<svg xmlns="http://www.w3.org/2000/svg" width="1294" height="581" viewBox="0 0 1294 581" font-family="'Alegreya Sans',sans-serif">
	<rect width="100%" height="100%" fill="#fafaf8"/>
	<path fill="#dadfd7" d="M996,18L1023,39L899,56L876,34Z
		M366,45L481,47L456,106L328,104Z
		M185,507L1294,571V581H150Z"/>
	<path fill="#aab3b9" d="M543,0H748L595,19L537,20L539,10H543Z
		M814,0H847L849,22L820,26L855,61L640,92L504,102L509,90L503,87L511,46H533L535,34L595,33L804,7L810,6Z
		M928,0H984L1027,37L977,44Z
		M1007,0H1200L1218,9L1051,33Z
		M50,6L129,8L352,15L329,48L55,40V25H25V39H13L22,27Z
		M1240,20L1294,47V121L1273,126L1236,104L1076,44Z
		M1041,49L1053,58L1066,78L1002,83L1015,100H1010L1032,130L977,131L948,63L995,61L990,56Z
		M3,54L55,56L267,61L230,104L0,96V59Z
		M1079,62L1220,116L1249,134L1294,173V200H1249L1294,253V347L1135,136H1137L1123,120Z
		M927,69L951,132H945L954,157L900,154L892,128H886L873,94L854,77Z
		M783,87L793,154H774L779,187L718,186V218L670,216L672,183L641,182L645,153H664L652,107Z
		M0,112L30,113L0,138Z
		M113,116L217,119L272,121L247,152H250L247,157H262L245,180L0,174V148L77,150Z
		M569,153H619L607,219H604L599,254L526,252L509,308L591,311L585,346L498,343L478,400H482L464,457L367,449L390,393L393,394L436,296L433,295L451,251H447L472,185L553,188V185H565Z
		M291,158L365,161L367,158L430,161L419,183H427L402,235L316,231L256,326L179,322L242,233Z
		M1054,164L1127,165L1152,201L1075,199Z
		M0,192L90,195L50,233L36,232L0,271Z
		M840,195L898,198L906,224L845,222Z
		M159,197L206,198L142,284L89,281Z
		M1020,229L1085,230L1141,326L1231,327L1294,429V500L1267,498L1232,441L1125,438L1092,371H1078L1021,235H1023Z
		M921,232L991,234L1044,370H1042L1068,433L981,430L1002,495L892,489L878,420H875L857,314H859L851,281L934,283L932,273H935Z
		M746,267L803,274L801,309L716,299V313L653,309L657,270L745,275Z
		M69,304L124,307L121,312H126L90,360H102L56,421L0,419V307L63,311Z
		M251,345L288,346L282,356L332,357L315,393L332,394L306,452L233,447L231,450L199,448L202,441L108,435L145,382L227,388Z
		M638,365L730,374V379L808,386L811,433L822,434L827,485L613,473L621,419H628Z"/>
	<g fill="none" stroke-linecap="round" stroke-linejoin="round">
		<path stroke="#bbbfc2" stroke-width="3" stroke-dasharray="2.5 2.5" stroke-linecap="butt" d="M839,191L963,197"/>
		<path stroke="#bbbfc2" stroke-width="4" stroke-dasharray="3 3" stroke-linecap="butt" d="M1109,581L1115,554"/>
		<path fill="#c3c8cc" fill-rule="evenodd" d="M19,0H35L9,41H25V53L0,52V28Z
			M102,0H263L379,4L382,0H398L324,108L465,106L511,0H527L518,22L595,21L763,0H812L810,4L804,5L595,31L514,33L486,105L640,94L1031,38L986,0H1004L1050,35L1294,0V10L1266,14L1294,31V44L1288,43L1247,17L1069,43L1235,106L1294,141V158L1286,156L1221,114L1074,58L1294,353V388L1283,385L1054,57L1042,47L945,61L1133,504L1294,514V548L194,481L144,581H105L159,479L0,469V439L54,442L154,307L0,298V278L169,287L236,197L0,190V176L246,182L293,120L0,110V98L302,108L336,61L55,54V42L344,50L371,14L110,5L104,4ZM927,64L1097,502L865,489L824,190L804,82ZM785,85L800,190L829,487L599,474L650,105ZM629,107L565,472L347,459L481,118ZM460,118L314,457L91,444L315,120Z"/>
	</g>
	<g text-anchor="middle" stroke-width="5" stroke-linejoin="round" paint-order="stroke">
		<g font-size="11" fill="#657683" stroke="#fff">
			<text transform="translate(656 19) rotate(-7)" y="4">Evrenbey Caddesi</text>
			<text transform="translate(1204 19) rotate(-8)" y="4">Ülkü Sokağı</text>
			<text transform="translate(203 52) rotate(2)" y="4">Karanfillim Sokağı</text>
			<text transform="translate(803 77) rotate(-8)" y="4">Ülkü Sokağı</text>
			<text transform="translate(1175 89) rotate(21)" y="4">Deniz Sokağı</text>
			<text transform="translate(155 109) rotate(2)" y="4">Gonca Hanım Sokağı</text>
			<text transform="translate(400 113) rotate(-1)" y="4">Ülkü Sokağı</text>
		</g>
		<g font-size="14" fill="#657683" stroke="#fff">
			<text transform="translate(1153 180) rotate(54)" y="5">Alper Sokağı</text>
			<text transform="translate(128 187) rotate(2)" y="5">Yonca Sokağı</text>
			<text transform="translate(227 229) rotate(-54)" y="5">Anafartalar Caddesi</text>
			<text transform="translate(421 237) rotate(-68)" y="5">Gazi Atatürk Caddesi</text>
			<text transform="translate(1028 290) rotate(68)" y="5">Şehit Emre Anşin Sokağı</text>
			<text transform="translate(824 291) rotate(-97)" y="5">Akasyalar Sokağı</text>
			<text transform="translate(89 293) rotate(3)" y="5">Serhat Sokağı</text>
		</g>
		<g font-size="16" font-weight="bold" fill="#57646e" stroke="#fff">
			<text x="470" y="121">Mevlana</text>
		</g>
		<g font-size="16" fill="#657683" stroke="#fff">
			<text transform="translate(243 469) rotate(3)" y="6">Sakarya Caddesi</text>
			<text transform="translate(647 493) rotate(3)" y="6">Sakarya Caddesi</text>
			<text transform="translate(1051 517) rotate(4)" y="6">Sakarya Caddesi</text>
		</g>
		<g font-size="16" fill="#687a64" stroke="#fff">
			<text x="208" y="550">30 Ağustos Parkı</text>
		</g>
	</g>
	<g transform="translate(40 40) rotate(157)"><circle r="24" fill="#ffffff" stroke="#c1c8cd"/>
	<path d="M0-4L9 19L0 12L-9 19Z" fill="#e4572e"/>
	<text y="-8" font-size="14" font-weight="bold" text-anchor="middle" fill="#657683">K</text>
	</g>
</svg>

+---+

Everything in the data should be copied exactly. Leave nothing out.

# [Answer to this problem]
<svg xmlns="http://www.w3.org/2000/svg" width="1294" height="581" viewBox="0 0 1294 581" font-family="'Alegreya Sans',sans-serif">
	<rect width="100%" height="100%" fill="#fafaf8"/>
	<path fill="#dadfd7" d="M996,18L1023,39L899,56L876,34Z
		M366,45L481,47L456,106L328,104Z
		M185,507L1294,571V581H150Z"/>
	<path fill="#aab3b9" d="M543,0H748L595,19L537,20L539,10H543Z
		M814,0H847L849,22L820,26L855,61L640,92L504,102L509,90L503,87L511,46H533L535,34L595,33L804,7L810,6Z
		M928,0H984L1027,37L977,44Z
		M1007,0H1200L1218,9L1051,33Z
		M50,6L129,8L352,15L329,48L55,40V25H25V39H13L22,27Z
		M1240,20L1294,47V121L1273,126L1236,104L1076,44Z
		M1041,49L1053,58L1066,78L1002,83L1015,100H1010L1032,130L977,131L948,63L995,61L990,56Z
		M3,54L55,56L267,61L230,104L0,96V59Z
		M1079,62L1220,116L1249,134L1294,173V200H1249L1294,253V347L1135,136H1137L1123,120Z
		M927,69L951,132H945L954,157L900,154L892,128H886L873,94L854,77Z
		M783,87L793,154H774L779,187L718,186V218L670,216L672,183L641,182L645,153H664L652,107Z
		M0,112L30,113L0,138Z
		M113,116L217,119L272,121L247,152H250L247,157H262L245,180L0,174V148L77,150Z
		M569,153H619L607,219H604L599,254L526,252L509,308L591,311L585,346L498,343L478,400H482L464,457L367,449L390,393L393,394L436,296L433,295L451,251H447L472,185L553,188V185H565Z
		M291,158L365,161L367,158L430,161L419,183H427L402,235L316,231L256,326L179,322L242,233Z
		M1054,164L1127,165L1152,201L1075,199Z
		M0,192L90,195L50,233L36,232L0,271Z
		M840,195L898,198L906,224L845,222Z
		M159,197L206,198L142,284L89,281Z
		M1020,229L1085,230L1141,326L1231,327L1294,429V500L1267,498L1232,441L1125,438L1092,371H1078L1021,235H1023Z
		M921,232L991,234L1044,370H1042L1068,433L981,430L1002,495L892,489L878,420H875L857,314H859L851,281L934,283L932,273H935Z
		M746,267L803,274L801,309L716,299V313L653,309L657,270L745,275Z
		M69,304L124,307L121,312H126L90,360H102L56,421L0,419V307L63,311Z
		M251,345L288,346L282,356L332,357L315,393L332,394L306,452L233,447L231,450L199,448L202,441L108,435L145,382L227,388Z
		M638,365L730,374V379L808,386L811,433L822,434L827,485L613,473L621,419H628Z"/>
	<g fill="none" stroke-linecap="round" stroke-linejoin="round">
		<path stroke="#bbbfc2" stroke-width="3" stroke-dasharray="2.5 2.5" stroke-linecap="butt" d="M839,191L963,197"/>
		<path stroke="#bbbfc2" stroke-width="4" stroke-dasharray="3 3" stroke-linecap="butt" d="M1109,581L1115,554"/>
		<path fill="#c3c8cc" fill-rule="evenodd" d="M19,0H35L9,41H25V53L0,52V28Z
			M102,0H263L379,4L382,0H398L324,108L465,106L511,0H527L518,22L595,21L763,0H812L810,4L804,5L595,31L514,33L486,105L640,94L1031,38L986,0H1004L1050,35L1294,0V10L1266,14L1294,31V44L1288,43L1247,17L1069,43L1235,106L1294,141V158L1286,156L1221,114L1074,58L1294,353V388L1283,385L1054,57L1042,47L945,61L1133,504L1294,514V548L194,481L144,581H105L159,479L0,469V439L54,442L154,307L0,298V278L169,287L236,197L0,190V176L246,182L293,120L0,110V98L302,108L336,61L55,54V42L344,50L371,14L110,5L104,4ZM927,64L1097,502L865,489L824,190L804,82ZM785,85L800,190L829,487L599,474L650,105ZM629,107L565,472L347,459L481,118ZM460,118L314,457L91,444L315,120Z"/>
	</g>
	<g text-anchor="middle" stroke-width="5" stroke-linejoin="round" paint-order="stroke">
		<g font-size="11" fill="#657683" stroke="#fff">
			<text transform="translate(656 19) rotate(-7)" y="4">Evrenbey Caddesi</text>
			<text transform="translate(1204 19) rotate(-8)" y="4">Ülkü Sokağı</text>
			<text transform="translate(203 52) rotate(2)" y="4">Karanfillim Sokağı</text>
			<text transform="translate(803 77) rotate(-8)" y="4">Ülkü Sokağı</text>
			<text transform="translate(1175 89) rotate(21)" y="4">Deniz Sokağı</text>
			<text transform="translate(155 109) rotate(2)" y="4">Gonca Hanım Sokağı</text>
			<text transform="translate(400 113) rotate(-1)" y="4">Ülkü Sokağı</text>
		</g>
		<g font-size="14" fill="#657683" stroke="#fff">
			<text transform="translate(1153 180) rotate(54)" y="5">Alper Sokağı</text>
			<text transform="translate(128 187) rotate(2)" y="5">Yonca Sokağı</text>
			<text transform="translate(227 229) rotate(-54)" y="5">Anafartalar Caddesi</text>
			<text transform="translate(421 237) rotate(-68)" y="5">Gazi Atatürk Caddesi</text>
			<text transform="translate(1028 290) rotate(68)" y="5">Şehit Emre Anşin Sokağı</text>
			<text transform="translate(824 291) rotate(-97)" y="5">Akasyalar Sokağı</text>
			<text transform="translate(89 293) rotate(3)" y="5">Serhat Sokağı</text>
		</g>
		<g font-size="16" font-weight="bold" fill="#57646e" stroke="#fff">
			<text x="470" y="121">Mevlana</text>
		</g>
		<g font-size="16" fill="#657683" stroke="#fff">
			<text transform="translate(243 469) rotate(3)" y="6">Sakarya Caddesi</text>
			<text transform="translate(647 493) rotate(3)" y="6">Sakarya Caddesi</text>
			<text transform="translate(1051 517) rotate(4)" y="6">Sakarya Caddesi</text>
		</g>
		<g font-size="16" fill="#687a64" stroke="#fff">
			<text x="208" y="550">30 Ağustos Parkı</text>
		</g>
	</g>
	<g transform="translate(40 40) rotate(157)"><circle r="24" fill="#ffffff" stroke="#c1c8cd"/>
	<path d="M0-4L9 19L0 12L-9 19Z" fill="#e4572e"/>
	<text y="-8" font-size="14" font-weight="bold" text-anchor="middle" fill="#657683">K</text>
	</g>
</svg>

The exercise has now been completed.